[WHAT TO DO] Quote word for word the lines below, beginning with the first and ending with the one that has "процедура заменяет три;". Drop the pictures.
RECORDS FOR THIS EXERCISE below:
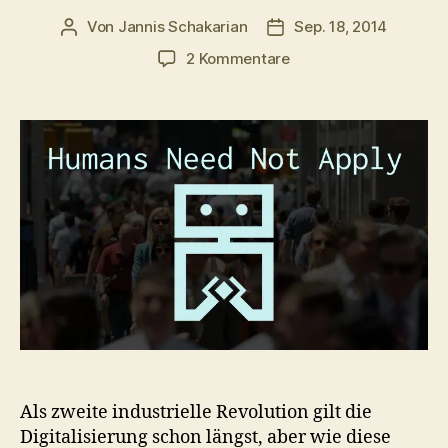
Von
Jannis Schakarian
Sep. 18, 2014
Beitragsautor
Veröffentlichungsdatu
zu
2 Kommentare
Menschliche
Mitarbeit
nicht
benötigt
Als zweite industrielle Revolution gilt die
Digitalisierung schon längst, aber wie diese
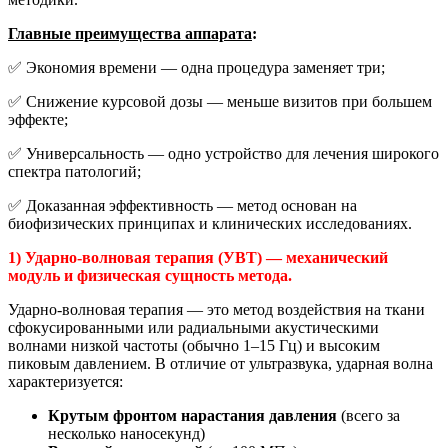
Главные преимущества аппарата
:
✅ Экономия времени — одна процедура заменяет три;
✅ Снижение курсовой дозы — меньше визитов при большем
эффекте;
✅ Универсальность — одно устройство для лечения широкого
спектра патологий;
✅ Доказанная эффективность — метод основан на
биофизических принципах и клинических исследованиях.
1) Ударно-волновая терапия (УВТ) — механический
модуль и физическая сущность метода.
Ударно-волновая терапия — это метод воздействия на ткани
сфокусированными или радиальными акустическими
волнами низкой частоты (обычно 1–15 Гц) и высоким
пиковым давлением. В отличие от ультразвука, ударная волна
характеризуется:
Крутым фронтом нарастания давления
(всего за
несколько наносекунд)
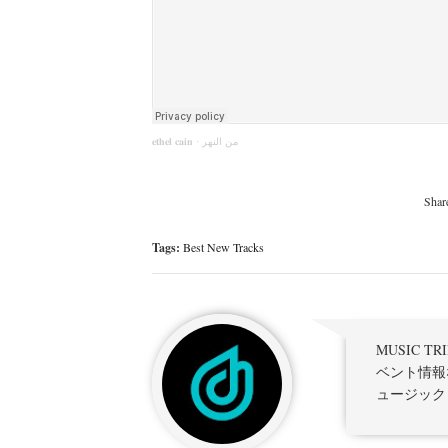
𝐞𝐭𝐡𝐞𝐥 𝐜𝐚𝐢𝐧
·
من النهر
Tags:
Best New Tracks
MUSIC 
ベント情報
ュージック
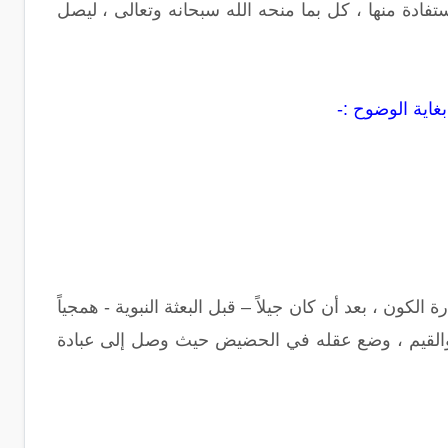
فادة منها ، كل بما منحه الله سبحانه وتعالى ، ليصل
غاية الوضوح :-
لكون ، بعد أن كان جيلاً – قبل البعثة النبوية - همجياً
مثل والقيم ، وضع عقله في الحضيض حيث وصل إلى عبادة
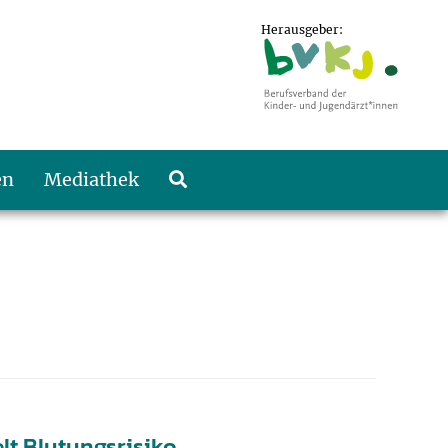
Herausgeber:
en
Mediathek
t Blutungsrisiko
End of RECORDS FOR THIS EXERCISE.
[YOUR RESPONSE]
Von
Jannis Schakarian
Sep. 18, 2014
Beitragsautor
Veröffentlichungsdatu
zu
2 Kommentare
Menschliche
Mitarbeit
nicht
benötigt
Als zweite industrielle Revolution gilt die
Digitalisierung schon längst, aber wie diese
Главные преимущества аппарата
:
✅ Экономия времени — одна процедура заменяет три;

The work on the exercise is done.